INSTRUCTIONS FOR THE TASK –
Copy the rows from the line with "[481, 158, 500, 177]" to the line with "the truck is painted white", substituting "195" for every "191" and keeping everything else the same.

[Start EXERCISE INPUTS]

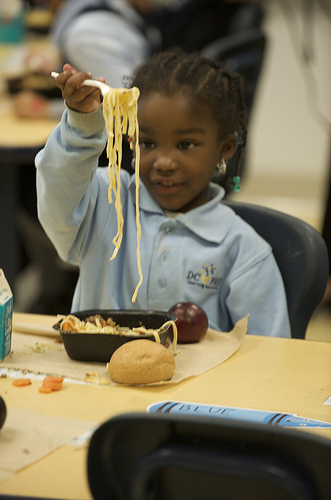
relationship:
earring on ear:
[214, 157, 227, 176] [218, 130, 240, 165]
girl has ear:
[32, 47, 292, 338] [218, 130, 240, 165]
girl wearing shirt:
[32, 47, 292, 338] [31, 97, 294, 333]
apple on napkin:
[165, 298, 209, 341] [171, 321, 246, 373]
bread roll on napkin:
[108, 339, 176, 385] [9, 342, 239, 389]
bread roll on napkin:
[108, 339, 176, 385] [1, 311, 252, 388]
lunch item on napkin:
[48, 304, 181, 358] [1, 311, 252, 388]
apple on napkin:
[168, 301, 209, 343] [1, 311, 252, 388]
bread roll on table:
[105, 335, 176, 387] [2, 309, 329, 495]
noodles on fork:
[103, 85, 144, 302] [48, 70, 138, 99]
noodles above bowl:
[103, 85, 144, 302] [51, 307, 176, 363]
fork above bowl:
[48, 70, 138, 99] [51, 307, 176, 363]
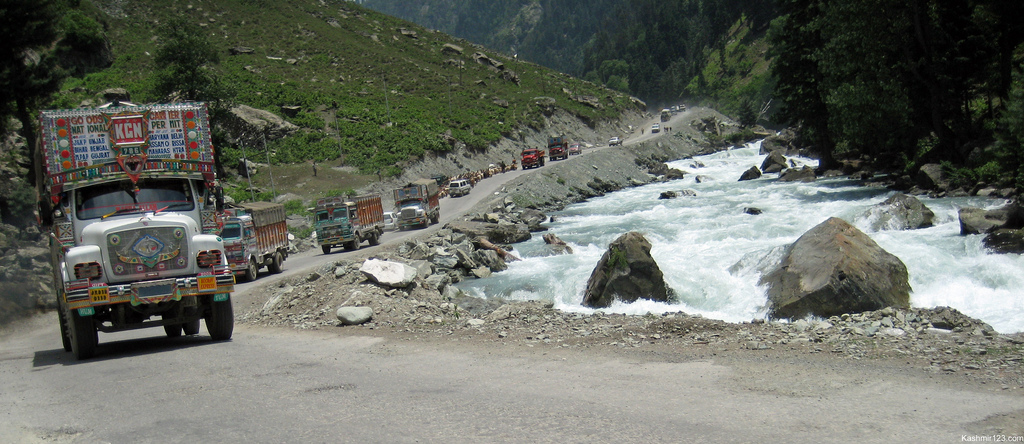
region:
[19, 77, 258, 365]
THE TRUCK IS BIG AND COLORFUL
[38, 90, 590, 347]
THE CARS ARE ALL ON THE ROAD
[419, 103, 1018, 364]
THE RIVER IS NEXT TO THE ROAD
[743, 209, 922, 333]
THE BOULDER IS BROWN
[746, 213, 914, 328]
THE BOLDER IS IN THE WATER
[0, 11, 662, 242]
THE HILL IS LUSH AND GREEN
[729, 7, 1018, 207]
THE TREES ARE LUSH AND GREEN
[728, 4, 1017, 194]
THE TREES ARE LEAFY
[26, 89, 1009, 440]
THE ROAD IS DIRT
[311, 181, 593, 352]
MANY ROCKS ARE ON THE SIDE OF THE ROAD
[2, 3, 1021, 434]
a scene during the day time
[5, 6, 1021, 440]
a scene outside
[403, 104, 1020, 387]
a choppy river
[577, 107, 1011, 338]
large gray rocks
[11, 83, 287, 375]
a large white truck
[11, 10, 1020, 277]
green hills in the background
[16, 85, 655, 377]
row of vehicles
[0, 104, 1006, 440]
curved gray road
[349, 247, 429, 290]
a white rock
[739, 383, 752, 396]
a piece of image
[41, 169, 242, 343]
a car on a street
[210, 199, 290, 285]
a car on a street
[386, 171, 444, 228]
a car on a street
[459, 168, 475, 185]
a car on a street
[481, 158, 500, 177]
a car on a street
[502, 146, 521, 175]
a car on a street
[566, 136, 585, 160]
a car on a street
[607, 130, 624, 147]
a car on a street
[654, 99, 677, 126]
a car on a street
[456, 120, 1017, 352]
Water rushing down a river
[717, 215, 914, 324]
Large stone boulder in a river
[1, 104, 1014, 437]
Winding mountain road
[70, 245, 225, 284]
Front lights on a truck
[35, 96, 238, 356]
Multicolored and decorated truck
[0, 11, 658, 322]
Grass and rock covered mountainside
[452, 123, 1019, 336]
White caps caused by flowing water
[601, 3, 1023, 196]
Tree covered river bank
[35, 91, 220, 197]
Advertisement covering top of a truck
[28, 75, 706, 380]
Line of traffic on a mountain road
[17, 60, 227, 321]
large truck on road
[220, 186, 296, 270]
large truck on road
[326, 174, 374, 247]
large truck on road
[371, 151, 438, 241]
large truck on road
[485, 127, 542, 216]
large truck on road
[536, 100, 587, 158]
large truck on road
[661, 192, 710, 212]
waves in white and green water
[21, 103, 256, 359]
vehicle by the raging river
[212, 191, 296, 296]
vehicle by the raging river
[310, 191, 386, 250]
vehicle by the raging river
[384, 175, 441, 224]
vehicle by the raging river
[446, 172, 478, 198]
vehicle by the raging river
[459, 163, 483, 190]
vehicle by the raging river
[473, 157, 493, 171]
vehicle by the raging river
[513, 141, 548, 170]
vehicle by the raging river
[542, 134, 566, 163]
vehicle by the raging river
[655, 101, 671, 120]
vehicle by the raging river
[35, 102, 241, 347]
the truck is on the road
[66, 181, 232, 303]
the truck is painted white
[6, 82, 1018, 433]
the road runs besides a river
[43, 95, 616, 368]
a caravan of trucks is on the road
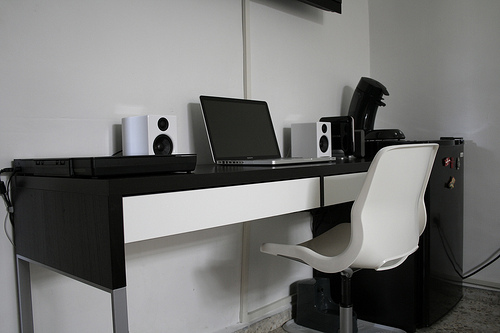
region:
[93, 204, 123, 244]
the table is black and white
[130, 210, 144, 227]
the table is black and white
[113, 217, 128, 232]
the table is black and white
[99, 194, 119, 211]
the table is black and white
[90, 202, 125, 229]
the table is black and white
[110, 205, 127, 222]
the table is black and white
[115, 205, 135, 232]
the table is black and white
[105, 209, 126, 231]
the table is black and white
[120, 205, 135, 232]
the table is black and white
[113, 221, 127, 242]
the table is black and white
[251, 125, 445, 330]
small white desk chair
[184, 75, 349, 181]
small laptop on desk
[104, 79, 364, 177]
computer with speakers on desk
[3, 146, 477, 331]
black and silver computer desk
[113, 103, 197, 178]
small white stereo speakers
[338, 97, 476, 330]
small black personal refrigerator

[End EXERCISE INPUTS]
[Start EXERCISE INPUTS]

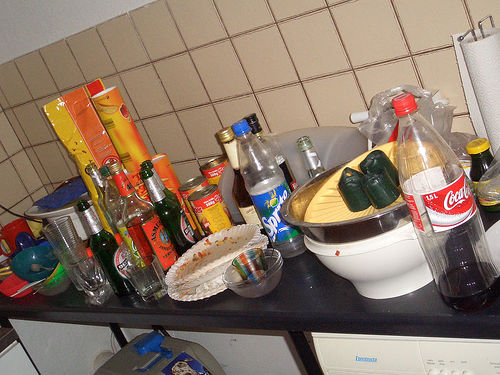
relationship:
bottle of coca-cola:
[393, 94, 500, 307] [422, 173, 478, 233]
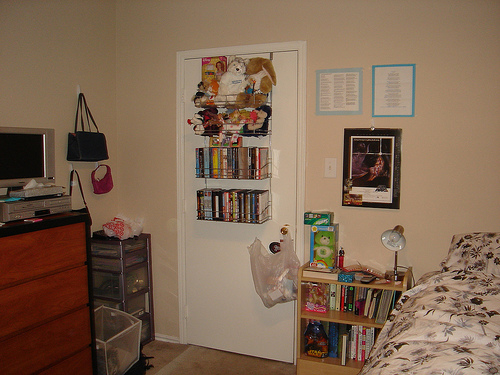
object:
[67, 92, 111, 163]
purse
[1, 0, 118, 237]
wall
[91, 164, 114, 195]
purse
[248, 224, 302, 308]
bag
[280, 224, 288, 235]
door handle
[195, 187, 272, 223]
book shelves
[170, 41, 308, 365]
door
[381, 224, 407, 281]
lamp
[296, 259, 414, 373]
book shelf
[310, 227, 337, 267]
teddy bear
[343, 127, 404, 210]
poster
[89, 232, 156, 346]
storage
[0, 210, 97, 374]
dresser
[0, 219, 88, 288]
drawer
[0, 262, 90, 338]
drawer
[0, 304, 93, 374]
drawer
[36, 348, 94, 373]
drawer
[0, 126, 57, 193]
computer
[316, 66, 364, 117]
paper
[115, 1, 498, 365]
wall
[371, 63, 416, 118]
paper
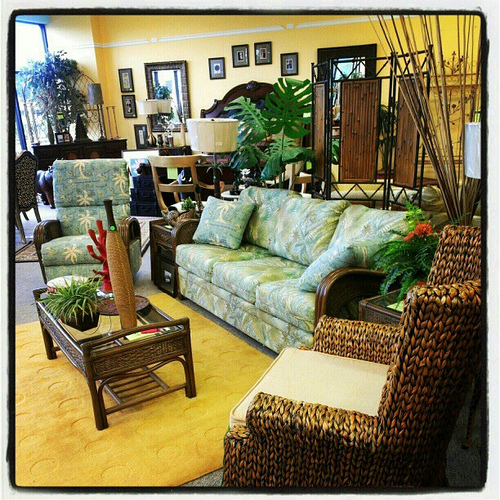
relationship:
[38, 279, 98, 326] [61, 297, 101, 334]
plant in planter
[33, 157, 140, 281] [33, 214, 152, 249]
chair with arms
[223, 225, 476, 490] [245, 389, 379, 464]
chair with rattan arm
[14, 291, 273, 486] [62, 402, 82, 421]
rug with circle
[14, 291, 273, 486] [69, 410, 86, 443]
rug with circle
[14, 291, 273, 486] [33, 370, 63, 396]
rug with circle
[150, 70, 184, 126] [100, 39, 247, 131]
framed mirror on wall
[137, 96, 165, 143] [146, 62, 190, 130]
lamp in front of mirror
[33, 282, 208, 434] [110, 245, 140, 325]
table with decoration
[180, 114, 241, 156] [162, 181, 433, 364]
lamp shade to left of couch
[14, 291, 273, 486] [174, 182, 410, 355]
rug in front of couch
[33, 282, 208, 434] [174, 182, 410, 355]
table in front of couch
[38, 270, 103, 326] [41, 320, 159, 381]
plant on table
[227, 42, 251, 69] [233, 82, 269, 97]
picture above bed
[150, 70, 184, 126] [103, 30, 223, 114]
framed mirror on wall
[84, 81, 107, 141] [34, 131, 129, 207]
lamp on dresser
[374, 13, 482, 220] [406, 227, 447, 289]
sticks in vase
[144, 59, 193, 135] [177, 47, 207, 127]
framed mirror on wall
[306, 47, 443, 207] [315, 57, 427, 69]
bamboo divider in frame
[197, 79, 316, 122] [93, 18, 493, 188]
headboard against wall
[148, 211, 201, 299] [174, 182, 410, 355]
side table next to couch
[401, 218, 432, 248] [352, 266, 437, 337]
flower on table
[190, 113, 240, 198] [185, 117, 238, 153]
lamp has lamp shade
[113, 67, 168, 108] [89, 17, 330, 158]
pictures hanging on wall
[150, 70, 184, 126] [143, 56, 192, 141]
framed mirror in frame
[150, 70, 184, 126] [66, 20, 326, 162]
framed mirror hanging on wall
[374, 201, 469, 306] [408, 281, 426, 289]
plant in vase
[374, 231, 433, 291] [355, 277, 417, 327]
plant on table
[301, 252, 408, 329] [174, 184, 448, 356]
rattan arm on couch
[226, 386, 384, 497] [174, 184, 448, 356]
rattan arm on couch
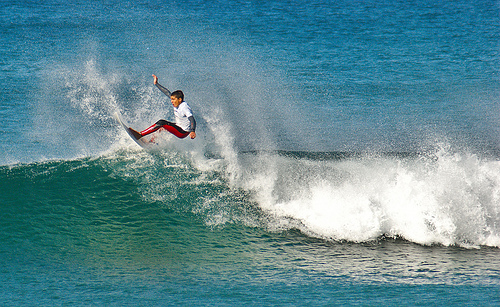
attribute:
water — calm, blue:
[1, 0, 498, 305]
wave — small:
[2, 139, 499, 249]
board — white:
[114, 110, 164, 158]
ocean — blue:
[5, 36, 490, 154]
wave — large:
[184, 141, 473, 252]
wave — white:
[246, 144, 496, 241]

[End EXERCISE INPUTS]
[Start EXERCISE INPUTS]

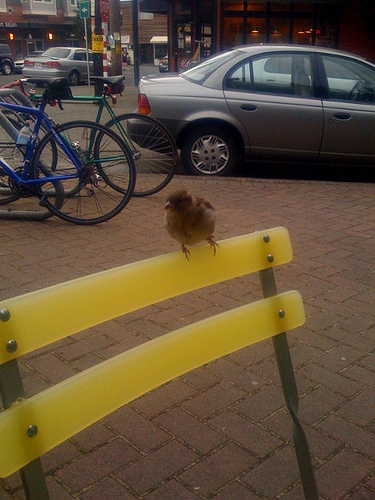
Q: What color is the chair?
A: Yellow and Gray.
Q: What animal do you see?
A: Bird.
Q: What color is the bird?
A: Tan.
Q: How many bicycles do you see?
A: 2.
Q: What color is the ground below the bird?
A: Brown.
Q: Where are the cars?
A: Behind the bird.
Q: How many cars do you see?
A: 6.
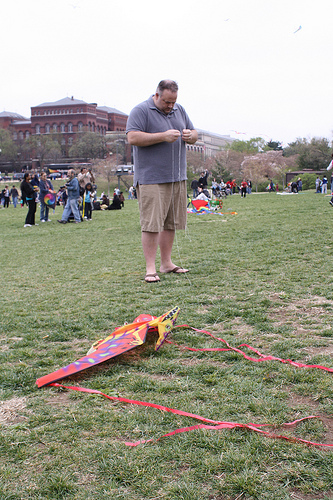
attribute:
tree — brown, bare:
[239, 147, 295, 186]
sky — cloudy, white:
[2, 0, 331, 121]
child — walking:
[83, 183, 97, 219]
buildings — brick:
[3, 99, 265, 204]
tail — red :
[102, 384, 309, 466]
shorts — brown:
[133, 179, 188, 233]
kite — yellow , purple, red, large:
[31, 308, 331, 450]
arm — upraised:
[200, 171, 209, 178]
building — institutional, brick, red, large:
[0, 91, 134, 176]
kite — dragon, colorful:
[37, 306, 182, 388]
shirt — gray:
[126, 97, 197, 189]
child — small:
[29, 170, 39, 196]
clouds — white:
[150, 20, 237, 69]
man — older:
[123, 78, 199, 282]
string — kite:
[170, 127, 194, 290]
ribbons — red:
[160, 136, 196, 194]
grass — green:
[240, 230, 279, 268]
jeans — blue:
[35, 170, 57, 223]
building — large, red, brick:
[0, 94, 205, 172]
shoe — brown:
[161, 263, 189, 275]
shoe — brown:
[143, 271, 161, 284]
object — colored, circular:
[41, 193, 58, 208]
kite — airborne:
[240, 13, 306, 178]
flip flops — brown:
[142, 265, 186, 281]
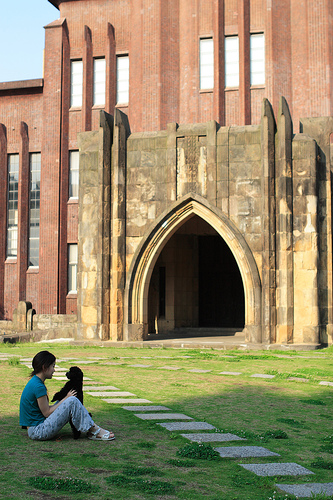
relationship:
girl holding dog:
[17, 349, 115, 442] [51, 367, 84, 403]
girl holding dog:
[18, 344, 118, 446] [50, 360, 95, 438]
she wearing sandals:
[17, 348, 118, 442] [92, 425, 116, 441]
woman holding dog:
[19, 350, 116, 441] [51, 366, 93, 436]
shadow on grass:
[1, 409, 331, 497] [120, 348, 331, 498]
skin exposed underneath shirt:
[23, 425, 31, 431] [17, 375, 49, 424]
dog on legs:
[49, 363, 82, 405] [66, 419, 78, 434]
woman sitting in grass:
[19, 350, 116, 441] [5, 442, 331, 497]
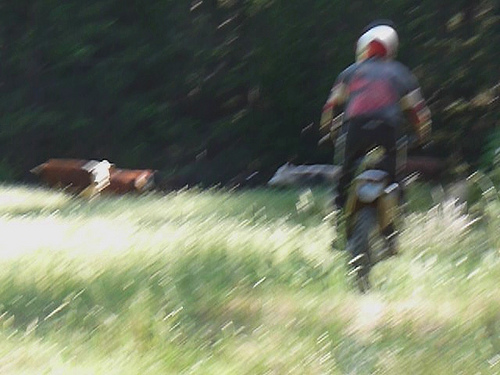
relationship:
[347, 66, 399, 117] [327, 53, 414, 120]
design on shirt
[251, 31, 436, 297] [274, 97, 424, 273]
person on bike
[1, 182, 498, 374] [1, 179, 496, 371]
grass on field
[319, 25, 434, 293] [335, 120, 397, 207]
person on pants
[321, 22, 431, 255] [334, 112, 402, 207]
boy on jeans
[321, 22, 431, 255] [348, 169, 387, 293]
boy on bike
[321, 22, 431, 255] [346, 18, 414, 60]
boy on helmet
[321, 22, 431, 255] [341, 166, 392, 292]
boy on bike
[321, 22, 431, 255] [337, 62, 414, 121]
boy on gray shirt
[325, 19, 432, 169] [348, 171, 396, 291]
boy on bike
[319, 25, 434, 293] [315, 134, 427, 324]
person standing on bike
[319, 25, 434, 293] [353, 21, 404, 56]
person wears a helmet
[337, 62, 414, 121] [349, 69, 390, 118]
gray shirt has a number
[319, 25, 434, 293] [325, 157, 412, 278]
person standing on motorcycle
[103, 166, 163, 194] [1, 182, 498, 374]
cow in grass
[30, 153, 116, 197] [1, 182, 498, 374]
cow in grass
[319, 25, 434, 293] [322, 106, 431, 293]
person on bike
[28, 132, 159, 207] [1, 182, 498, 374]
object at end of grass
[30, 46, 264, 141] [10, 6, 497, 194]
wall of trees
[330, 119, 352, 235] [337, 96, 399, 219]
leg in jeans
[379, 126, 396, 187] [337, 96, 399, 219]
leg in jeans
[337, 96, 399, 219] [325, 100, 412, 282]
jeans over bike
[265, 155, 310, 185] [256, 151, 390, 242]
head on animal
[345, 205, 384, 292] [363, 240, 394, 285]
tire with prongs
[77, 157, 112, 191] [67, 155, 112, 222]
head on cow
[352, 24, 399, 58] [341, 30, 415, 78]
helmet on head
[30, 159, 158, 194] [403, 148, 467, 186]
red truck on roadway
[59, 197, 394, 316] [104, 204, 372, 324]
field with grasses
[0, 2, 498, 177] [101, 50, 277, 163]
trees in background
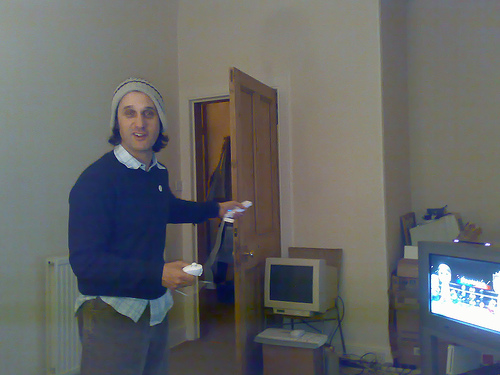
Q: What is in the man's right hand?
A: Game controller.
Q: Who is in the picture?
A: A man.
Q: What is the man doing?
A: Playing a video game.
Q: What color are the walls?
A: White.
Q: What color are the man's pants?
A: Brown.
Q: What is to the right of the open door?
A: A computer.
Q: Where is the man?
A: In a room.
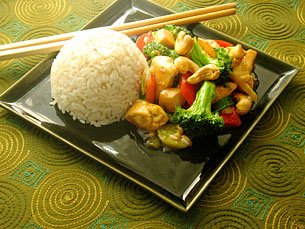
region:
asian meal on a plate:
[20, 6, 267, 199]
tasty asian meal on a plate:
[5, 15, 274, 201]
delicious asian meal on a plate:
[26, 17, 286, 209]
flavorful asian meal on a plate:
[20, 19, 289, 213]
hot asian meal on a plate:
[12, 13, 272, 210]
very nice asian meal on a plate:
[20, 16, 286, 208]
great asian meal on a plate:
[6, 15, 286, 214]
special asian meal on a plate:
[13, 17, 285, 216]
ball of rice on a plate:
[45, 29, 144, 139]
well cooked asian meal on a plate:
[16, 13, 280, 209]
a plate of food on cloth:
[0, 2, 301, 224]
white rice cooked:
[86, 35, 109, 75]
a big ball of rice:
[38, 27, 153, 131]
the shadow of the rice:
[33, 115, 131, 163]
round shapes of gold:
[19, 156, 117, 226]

[End EXERCISE INPUTS]

SOLUTION FOR THIS EXERCISE –
[481, 158, 500, 177]
a car on a street
[502, 146, 521, 175]
a car on a street
[566, 136, 585, 160]
a car on a street
[607, 130, 624, 147]
a car on a street
[654, 99, 677, 126]
a car on a street
[456, 120, 1017, 352]
Water rushing down a river
[717, 215, 914, 324]
Large stone boulder in a river
[1, 104, 1014, 437]
Winding mountain road
[70, 245, 225, 284]
Front lights on a truck
[35, 96, 238, 356]
Multicolored and decorated truck
[0, 11, 658, 322]
Grass and rock covered mountainside
[452, 123, 1019, 336]
White caps caused by flowing water
[601, 3, 1023, 196]
Tree covered river bank
[35, 91, 220, 197]
Advertisement covering top of a truck
[28, 75, 706, 380]
Line of traffic on a mountain road
[17, 60, 227, 321]
large truck on road
[220, 186, 296, 270]
large truck on road
[326, 174, 374, 247]
large truck on road
[371, 151, 438, 241]
large truck on road
[485, 127, 542, 216]
large truck on road
[536, 100, 587, 158]
large truck on road
[661, 192, 710, 212]
waves in white and green water
[21, 103, 256, 359]
vehicle by the raging river
[212, 195, 296, 296]
vehicle by the raging river
[310, 195, 386, 250]
vehicle by the raging river
[384, 175, 441, 224]
vehicle by the raging river
[446, 172, 478, 198]
vehicle by the raging river
[459, 163, 483, 190]
vehicle by the raging river
[473, 157, 493, 171]
vehicle by the raging river
[513, 141, 548, 170]
vehicle by the raging river
[542, 134, 566, 163]
vehicle by the raging river
[655, 101, 671, 120]
vehicle by the raging river
[35, 102, 241, 347]
the truck is on the road
[66, 181, 232, 303]
the truck is painted white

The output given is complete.